Imagine that you are sitting in a film production meeting, having recently read a great script for a movie about an airline crash. Your mind imagines the actors, sees the scenes of the film unfold, and then comes a moment of inspiration: let’s spend the first 20 minutes on the plane crash (the hook), and the rest of the film can explore the issue of the captain’s alcoholism. The end result is a dynamic opening scenario that captures the audience’s attention, but a really long, sometimes tedious, last 90 minutes.

Don’t get me wrong: I enjoyed the movie, but there are holes that should have been anticipated to enhance the cohesion of the storyline, as well as the development of the characters. Denzel Washington is outstanding as the captain who saves the lives of the souls on board, but he’s even better as an alcoholic who uses cocaine to “come down” from the booze so he can fly the plane. Everyone knows he’s an alcoholic, but no one confronts him – no matter how many planes filled with however many souls he is called to captain, which I find hard to believe. If a flight crew member smells alcohol reeking off the captain assigned to fly the plane, s/he would say something as the risk is too great for disaster to follow.
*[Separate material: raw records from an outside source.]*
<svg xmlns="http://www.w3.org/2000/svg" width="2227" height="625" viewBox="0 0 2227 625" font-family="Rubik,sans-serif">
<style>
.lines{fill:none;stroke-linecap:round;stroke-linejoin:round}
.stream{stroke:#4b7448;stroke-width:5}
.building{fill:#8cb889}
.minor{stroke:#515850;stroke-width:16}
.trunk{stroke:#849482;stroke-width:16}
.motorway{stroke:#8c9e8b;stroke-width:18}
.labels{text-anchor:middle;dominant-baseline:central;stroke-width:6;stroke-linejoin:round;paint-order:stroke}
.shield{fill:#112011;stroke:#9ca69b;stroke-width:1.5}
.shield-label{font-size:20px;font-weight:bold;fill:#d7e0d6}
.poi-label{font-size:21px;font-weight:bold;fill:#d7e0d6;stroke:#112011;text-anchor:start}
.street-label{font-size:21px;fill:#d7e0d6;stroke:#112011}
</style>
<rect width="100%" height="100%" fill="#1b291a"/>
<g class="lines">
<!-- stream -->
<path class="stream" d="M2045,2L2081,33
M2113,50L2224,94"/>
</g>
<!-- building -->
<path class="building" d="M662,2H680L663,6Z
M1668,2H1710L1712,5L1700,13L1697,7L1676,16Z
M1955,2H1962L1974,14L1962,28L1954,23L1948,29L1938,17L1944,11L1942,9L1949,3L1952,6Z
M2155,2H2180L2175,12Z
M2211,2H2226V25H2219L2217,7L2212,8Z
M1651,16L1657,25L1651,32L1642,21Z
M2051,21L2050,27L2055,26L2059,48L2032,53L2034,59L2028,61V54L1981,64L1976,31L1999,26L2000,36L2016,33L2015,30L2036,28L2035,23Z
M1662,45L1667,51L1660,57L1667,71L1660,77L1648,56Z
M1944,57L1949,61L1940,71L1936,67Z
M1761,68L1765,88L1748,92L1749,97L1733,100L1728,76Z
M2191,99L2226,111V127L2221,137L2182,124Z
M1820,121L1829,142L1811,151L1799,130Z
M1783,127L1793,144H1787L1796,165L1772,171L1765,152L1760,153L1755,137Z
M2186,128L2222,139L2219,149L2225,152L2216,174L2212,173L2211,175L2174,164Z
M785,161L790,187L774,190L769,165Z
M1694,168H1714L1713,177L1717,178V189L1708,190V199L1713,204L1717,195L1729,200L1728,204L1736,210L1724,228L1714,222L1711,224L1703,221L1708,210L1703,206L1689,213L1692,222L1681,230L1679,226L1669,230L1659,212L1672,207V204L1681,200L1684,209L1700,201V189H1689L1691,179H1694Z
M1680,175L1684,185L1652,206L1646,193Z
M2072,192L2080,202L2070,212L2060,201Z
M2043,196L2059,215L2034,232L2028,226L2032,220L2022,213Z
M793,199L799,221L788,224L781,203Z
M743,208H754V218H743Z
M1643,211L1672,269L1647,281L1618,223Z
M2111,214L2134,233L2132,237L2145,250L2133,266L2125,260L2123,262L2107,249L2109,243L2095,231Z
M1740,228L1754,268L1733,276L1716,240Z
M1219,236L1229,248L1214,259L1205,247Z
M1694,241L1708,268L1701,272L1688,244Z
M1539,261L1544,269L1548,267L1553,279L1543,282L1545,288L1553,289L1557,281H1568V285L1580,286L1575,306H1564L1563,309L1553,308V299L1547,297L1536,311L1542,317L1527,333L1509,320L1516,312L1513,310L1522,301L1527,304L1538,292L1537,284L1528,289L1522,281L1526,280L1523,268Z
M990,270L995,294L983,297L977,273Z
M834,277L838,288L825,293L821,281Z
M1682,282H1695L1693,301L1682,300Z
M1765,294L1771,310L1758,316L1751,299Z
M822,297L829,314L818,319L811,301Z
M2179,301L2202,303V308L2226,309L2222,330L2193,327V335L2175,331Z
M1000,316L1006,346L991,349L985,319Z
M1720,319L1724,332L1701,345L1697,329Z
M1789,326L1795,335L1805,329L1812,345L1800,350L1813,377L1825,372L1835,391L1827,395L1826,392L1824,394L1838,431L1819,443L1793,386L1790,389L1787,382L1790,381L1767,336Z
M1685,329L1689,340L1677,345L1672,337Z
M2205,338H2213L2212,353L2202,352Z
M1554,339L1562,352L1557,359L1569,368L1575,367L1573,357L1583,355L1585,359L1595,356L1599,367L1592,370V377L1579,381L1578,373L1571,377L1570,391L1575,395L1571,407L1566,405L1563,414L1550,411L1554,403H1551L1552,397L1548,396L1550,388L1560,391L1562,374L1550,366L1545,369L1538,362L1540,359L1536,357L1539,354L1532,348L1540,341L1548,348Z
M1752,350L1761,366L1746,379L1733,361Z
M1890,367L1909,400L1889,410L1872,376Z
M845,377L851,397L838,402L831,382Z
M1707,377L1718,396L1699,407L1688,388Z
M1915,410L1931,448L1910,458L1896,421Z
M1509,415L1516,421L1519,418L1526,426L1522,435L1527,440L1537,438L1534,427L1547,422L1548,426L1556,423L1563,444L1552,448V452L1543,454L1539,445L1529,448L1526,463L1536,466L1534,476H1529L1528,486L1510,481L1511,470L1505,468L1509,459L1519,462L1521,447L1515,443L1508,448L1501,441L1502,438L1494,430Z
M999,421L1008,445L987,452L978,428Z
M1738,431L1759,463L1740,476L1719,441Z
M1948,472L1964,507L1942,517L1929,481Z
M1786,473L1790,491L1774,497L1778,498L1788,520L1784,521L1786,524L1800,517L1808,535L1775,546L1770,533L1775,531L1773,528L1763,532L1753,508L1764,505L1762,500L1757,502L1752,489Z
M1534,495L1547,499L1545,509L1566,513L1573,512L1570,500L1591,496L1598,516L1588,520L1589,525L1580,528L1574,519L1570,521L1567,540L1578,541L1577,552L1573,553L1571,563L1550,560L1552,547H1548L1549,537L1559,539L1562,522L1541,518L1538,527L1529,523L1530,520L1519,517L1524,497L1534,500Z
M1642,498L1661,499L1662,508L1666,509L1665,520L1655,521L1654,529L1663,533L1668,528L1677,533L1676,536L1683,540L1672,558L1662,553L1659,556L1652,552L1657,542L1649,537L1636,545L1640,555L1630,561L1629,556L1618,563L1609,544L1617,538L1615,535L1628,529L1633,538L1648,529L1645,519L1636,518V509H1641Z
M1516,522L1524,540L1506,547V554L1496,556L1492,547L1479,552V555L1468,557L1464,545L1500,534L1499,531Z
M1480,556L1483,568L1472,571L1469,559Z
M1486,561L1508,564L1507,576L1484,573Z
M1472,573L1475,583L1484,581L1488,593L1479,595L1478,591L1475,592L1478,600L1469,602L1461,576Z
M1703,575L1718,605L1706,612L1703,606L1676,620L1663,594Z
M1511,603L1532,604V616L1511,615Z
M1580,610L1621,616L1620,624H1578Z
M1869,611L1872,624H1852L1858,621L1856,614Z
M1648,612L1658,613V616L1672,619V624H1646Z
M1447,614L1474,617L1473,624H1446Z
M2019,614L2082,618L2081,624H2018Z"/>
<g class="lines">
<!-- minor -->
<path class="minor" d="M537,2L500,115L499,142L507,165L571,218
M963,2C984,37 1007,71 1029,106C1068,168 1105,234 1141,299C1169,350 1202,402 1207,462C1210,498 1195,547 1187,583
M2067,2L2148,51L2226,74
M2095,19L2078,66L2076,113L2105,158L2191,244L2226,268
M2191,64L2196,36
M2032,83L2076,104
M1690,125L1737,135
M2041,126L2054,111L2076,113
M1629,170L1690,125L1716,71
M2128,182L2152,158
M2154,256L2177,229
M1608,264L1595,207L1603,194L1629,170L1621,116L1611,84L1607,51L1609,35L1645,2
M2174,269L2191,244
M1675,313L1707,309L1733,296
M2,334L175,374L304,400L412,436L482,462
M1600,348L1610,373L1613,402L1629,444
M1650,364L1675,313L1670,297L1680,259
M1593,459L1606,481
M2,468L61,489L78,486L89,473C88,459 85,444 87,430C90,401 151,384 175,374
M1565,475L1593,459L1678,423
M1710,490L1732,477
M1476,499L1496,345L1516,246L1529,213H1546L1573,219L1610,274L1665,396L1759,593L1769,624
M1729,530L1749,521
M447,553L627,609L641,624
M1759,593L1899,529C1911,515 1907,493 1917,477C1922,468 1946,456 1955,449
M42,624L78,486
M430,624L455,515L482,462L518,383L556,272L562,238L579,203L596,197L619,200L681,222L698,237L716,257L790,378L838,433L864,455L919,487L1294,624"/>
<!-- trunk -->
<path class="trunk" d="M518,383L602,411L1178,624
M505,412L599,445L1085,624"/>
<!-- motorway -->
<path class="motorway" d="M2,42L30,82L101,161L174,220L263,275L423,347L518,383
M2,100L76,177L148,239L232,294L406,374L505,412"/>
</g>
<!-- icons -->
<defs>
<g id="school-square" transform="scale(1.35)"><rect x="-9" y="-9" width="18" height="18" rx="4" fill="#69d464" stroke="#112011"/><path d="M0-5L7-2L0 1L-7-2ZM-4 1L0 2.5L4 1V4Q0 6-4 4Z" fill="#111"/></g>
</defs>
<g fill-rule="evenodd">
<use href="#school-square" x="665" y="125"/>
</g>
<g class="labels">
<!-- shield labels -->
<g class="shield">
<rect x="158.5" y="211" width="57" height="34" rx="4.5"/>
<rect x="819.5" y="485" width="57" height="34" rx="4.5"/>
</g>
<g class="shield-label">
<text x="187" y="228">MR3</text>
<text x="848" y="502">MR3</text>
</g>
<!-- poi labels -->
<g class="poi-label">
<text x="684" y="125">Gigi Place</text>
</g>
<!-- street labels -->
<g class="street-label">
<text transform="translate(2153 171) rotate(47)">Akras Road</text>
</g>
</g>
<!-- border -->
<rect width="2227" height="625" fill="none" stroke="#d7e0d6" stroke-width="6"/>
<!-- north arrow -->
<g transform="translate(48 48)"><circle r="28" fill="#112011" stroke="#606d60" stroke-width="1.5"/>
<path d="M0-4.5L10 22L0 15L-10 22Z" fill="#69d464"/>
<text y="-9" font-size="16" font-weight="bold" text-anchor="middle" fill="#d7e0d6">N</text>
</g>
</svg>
No one would continue to turn a deaf ear and/or a blind eye and risk their own life, much less the lives of all the passengers and other crew, to fly in a metal canister 32,000 feet in the sky with a drunk behind the wheel.

Sure, this captain flies better drunk that some pilots may fly sober, but sooner or later, the drunk behind the wheel of the car crashes, often surviving an accident that kills the people in the car s/he hits, and the same is true for the pilot of a plane – and the crew and passengers who go down with it.

There is a line in the film that should have come earlier: Don’t tell me how to lie to cover up my alcoholism; I already know how to do that. The line could have been a great set-up prior to the actual plane crash, and if it were inserted at the opening of the film in a scene that set the scene for what would follow after the plane crash, events that form the last hour of the film would have been more cohesive. The ending feels as if the filmmakers spent their budget on the opening, then had to figure out how to finish the film on the cheap. A tack-on, if you will.

Am I glad I saw the film? Yes, but … you know, “the but it could have been better” we sometimes tack onto the end of a review, which means I liked it once, but I would not see it again.